Vorarlberger Urlauber mit Respekt, aber ohne Angst

Das Flugzeugunglück im Bewusstsein scheuen Vorarlberger das Fliegen dennoch nicht.
Friedrichshafen. (VN-pes) Nur etwas mehr als 24 Stunden nach dem Unglück, am Flughafen Friedrichshafen. Der größte Andrang des Tages herrscht vor dem Flug um 15.15 Uhr nach Hurghada in Ägypten. Auch Menschen aus Vorarlberg starten heute in den Urlaub. „Es kann immer etwas passieren, auch wenn ich mit dem Auto fahre“, sagt Alexander Streitler aus Sulz. Er fliegt mit Gattin Gabriele und Nichte Xenia nach Hurghada. „Es geht uns schon ein bisschen durch den Kopf“, meint Gabriele Streitler. Aber Angst? Die haben sie nicht.

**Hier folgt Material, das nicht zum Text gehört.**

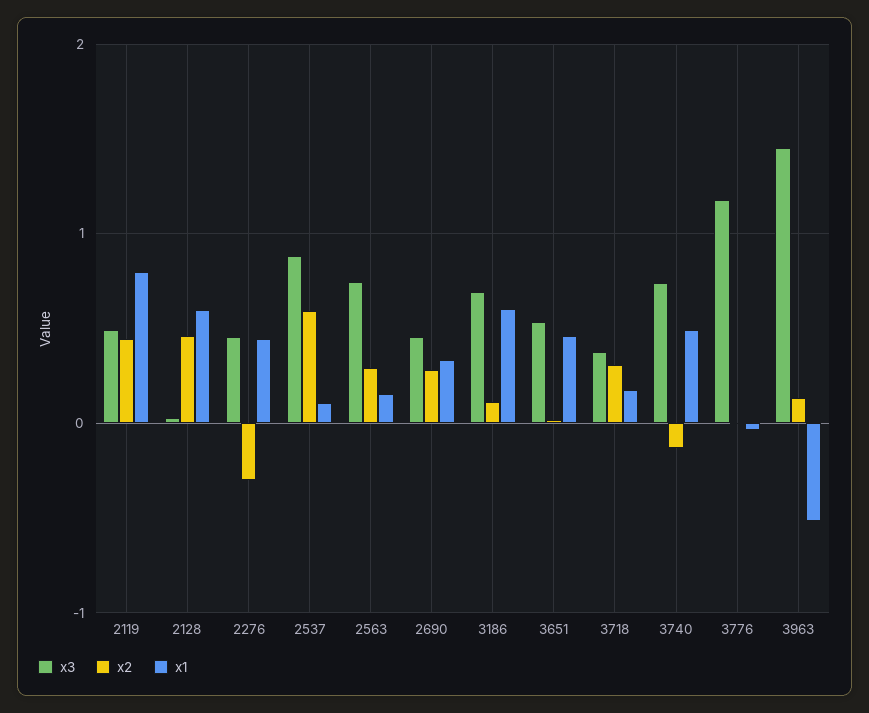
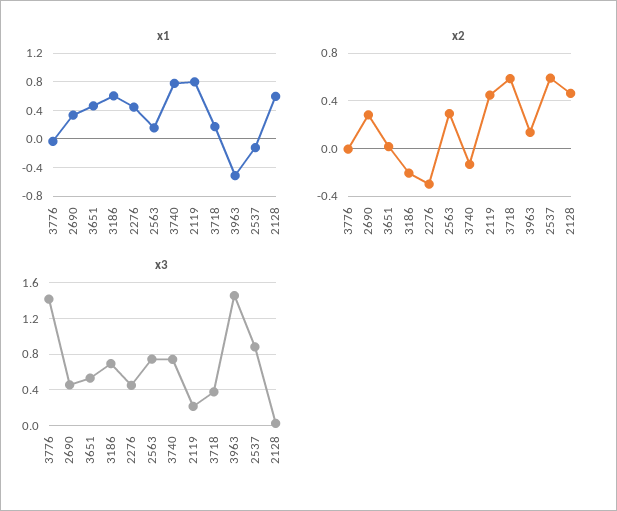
  {
    "x3": {
-     "2119": 0.5,
+     "2119": 0.2,
      "2128": 0,
      "2276": 0.5,
      "2537": 0.9,
      "2563": 0.7,
      "2690": 0.5,
      "3186": 0.7,
      "3651": 0.5,
      "3718": 0.4,
      "3740": 0.7,
-     "3776": 1.2,
+     "3776": 1.4,
      "3963": 1.5
    },
    "x2": {
      "2119": 0.4,
      "2128": 0.5,
      "2276": -0.3,
      "2537": 0.6,
      "2563": 0.3,
      "2690": 0.3,
-     "3186": 0.1,
+     "3186": -0.2,
      "3651": 0,
-     "3718": 0.3,
+     "3718": 0.6,
      "3740": -0.1,
      "3776": 0,
      "3963": 0.1
    },
    "x1": {
      "2119": 0.8,
      "2128": 0.6,
      "2276": 0.4,
-     "2537": 0.1,
+     "2537": -0.1,
      "2563": 0.2,
      "2690": 0.3,
      "3186": 0.6,
      "3651": 0.5,
      "3718": 0.2,
-     "3740": 0.5,
+     "3740": 0.8,
      "3776": 0,
      "3963": -0.5
    }
  }

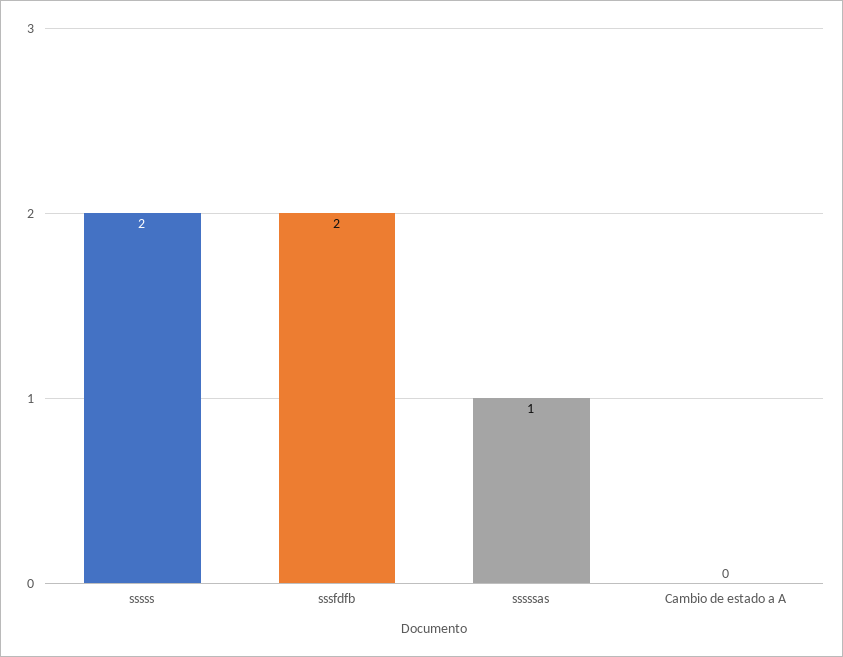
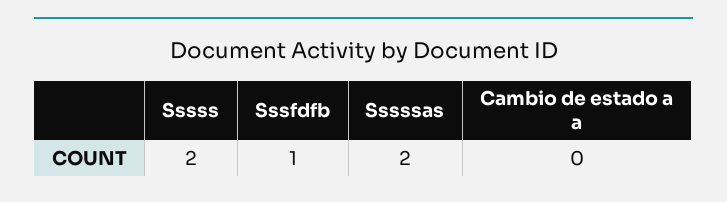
  {
    "sssss": 2,
-   "sssfdfb": 2,
+   "sssfdfb": 1,
-   "sssssas": 1,
+   "sssssas": 2,
    "Cambio de estado a A": 0
  }

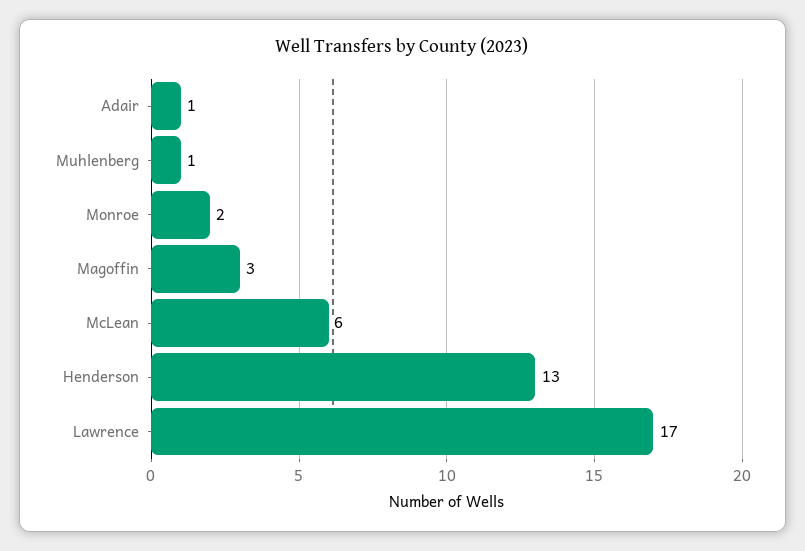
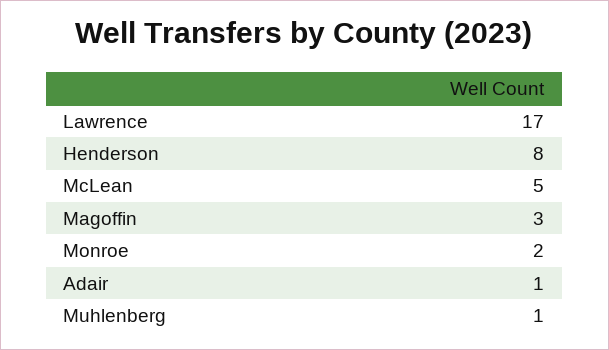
  {
    "Adair": 1,
    "Muhlenberg": 1,
    "Monroe": 2,
    "Magoffin": 3,
-   "McLean": 6,
+   "McLean": 5,
-   "Henderson": 13,
+   "Henderson": 8,
    "Lawrence": 17
  }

Renate Vogt aus Sibratsgfäll ist schon viel geflogen. „Ich bin schon in ein Gewitter und in Ausläufer eines Taifuns geraten“, sagt sie. „Aber ich bin gläubig, mein Schutzengel fliegt mit“, lacht sie, ehe sie sich in die Check-in-Schlange einreiht. Ähnlich sehen das Monika und Günter Lenz aus Dornbirn: „Es sind ständig viele Tausend Flugzeuge in der Luft, wir fliegen nicht mit Angst.“
Einen eigenen Pilotenschein hat Werner Metzler aus Dornbirn. „Es müssen schon mehrere Fehler nacheinander passieren, damit ein Flugzeug abstürzt“, weiß er. Er kam, um seine Frau in die Arme zu schließen. Die landete sanft mit dem Flieger aus Hurghada.
Hobbypilot Werner Metzler aus Dornbirn.